[PROVIDED PASSAGE]:
--*--

Marketplace’s Nova Safo has more, and the following is an edited transcript of his conversation with “Marketplace Morning Report” host Sabri Ben-Achour.

Sabri Ben-Achour: Fifteen countries are in this deal. What do they get out of it?

Nova Safo: Lower tariffs over time — we’re looking at the next decade or two. The deal overall, analysts say, will not make huge changes in trade between these countries, in part because tariffs are already low between many of them and also the deal is limited in scope.

But the idea is that these countries — among them China, Japan, Australia, South Korea, Vietnam — would eventually stop taxing some of each others’ exports to incentivize doing business with each other — for example, building products across factories in multiple countries.

The U.S. does this now in its trade deal with Mexico and Canada. The European Union does it, too.

This Asia-Pacific partnership would eclipse both of those alliances, just with its sheer size: $26 trillion in economic output. It’s the world’s biggest trade agreement.

Ben-Achour: The U.S. is not in this deal. In fact, this deal was supposed to rival the Trans-Pacific Partnership, which the U.S. was at the center of, before the Trump administration pulled out. So what does that mean? What does this deal achieve?

Safo: Well, it’s the inverse of the TPP. China was excluded from the TPP, which was supposed to be a counterweight to China’s economic power in the region.

Now with this deal, China is squarely at the center. It’s the second-largest economy in the world, and the biggest one in this pact.

It potentially could see itself having a lot more influence with the countries involved, and less reliance on trade with the U.S. down the road.

--*--

[REQUIREMENT]: List every country the transcript names as a participant in the Asia-Pacific trade deal.

[GIVEN DATA]:

--*--

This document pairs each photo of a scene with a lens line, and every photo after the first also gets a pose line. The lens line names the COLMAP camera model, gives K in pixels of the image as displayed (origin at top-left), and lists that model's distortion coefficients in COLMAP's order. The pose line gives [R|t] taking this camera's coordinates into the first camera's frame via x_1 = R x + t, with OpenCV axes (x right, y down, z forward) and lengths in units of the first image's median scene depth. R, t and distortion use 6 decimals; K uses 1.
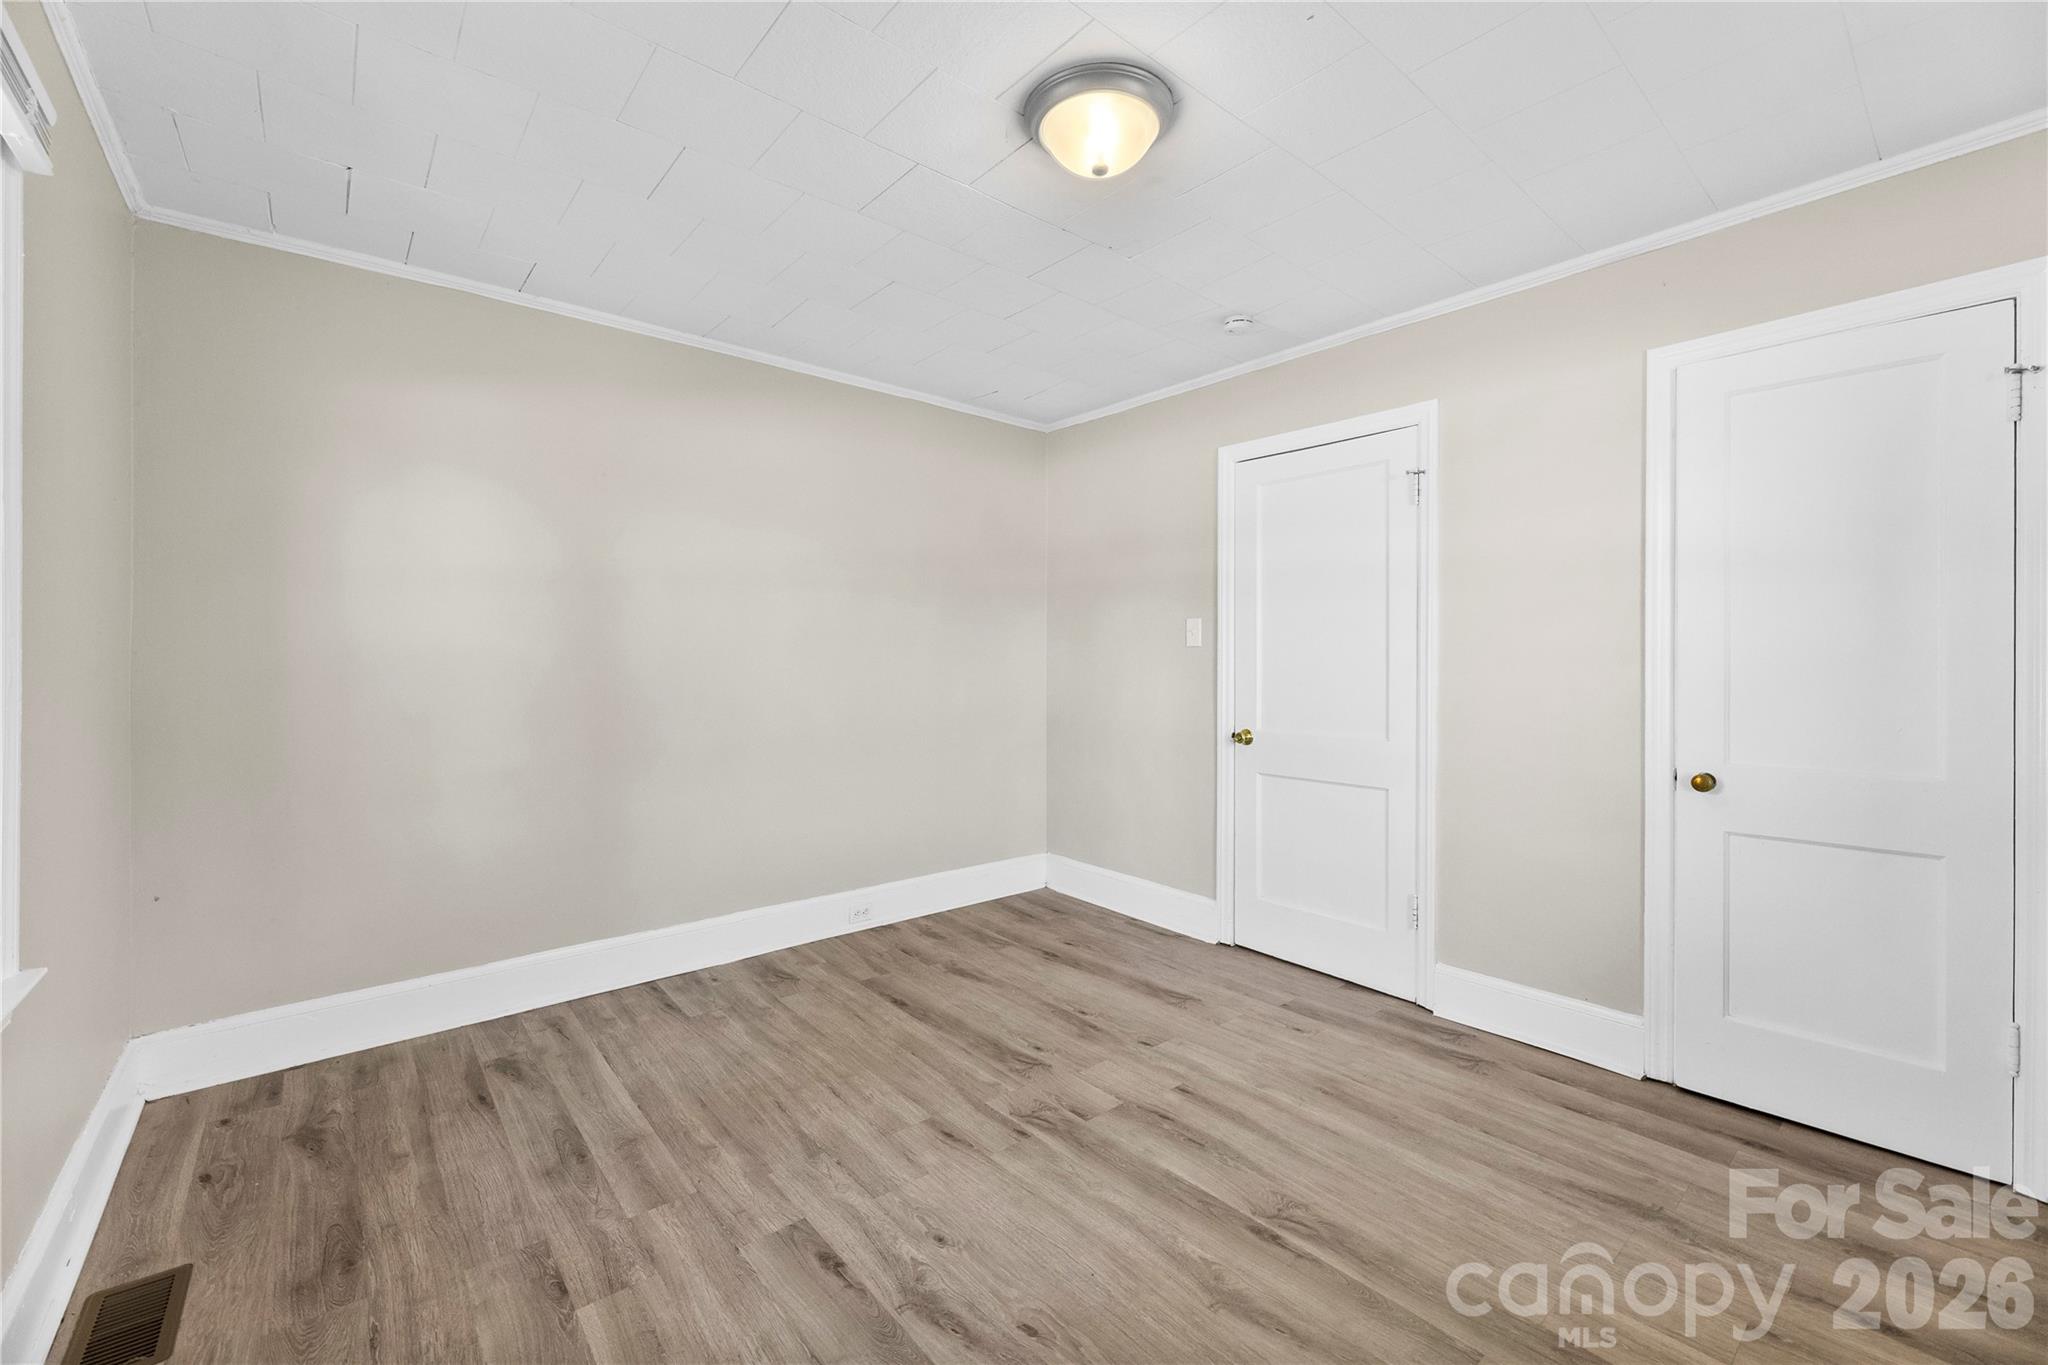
lens RADIAL K [[836.8, 0, 1024.1], [0, 836.8, 666.5], [0, 0, 1]] dist [-0.000246, 0.000867]
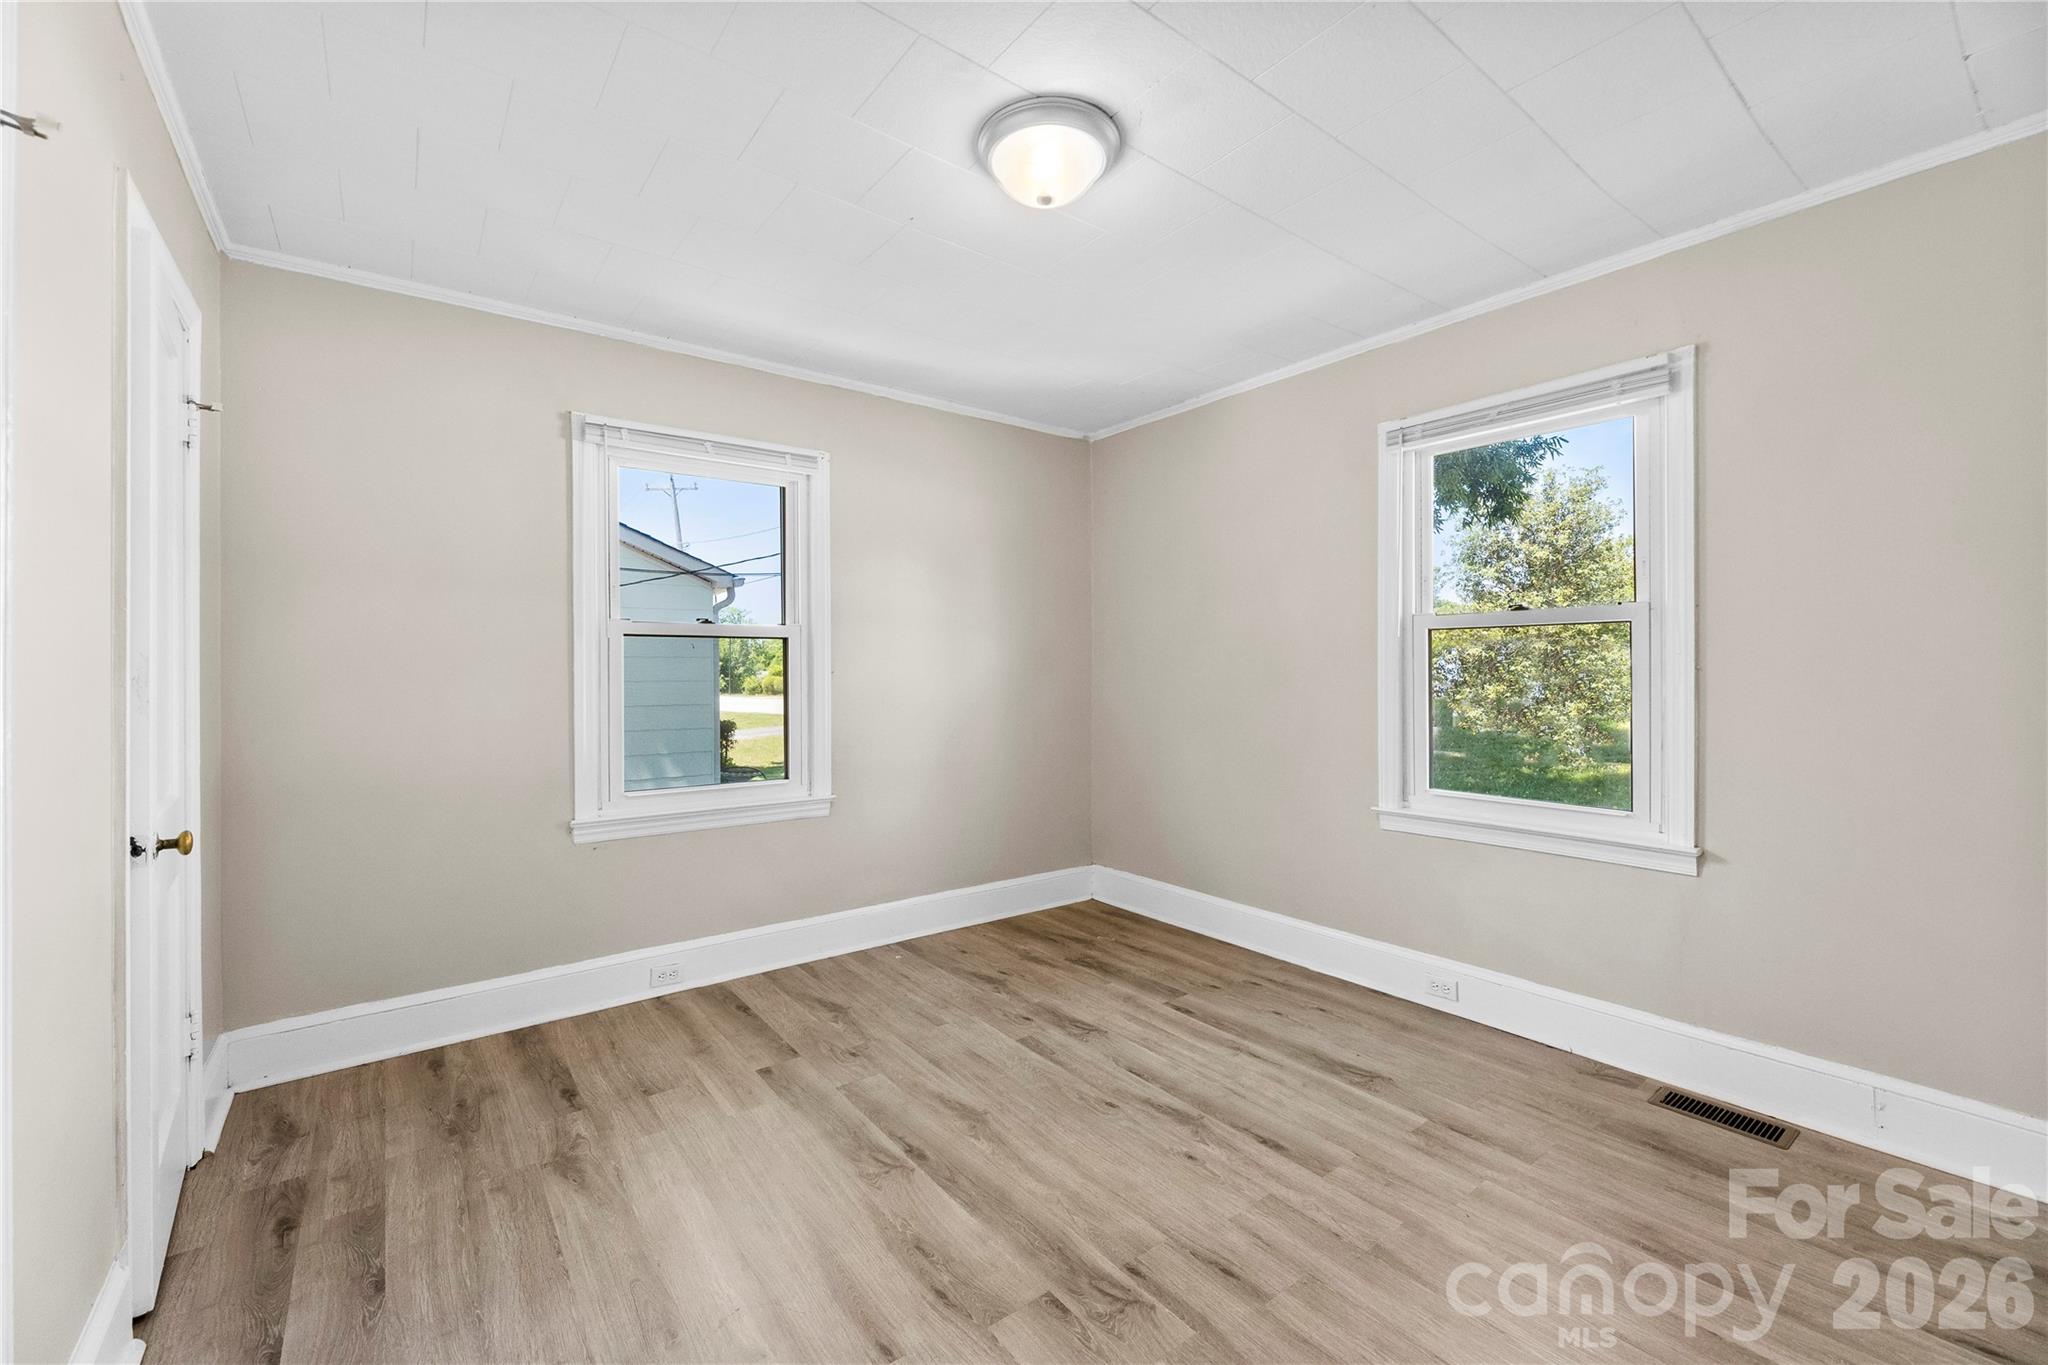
lens RADIAL K [[836.8, 0, 1021.9], [0, 836.8, 685.7], [0, 0, 1]] dist [-0.000246, 0.000867]
pose [[-0.998332, 0.000602, 0.057739, 0.064992], [0.002089, 0.999667, 0.025703, -0.014096], [-0.057704, 0.025781, -0.998001, 2.029107]]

--*--

[SOLVED PROBLEM]: China, Japan, Australia, South Korea, Vietnam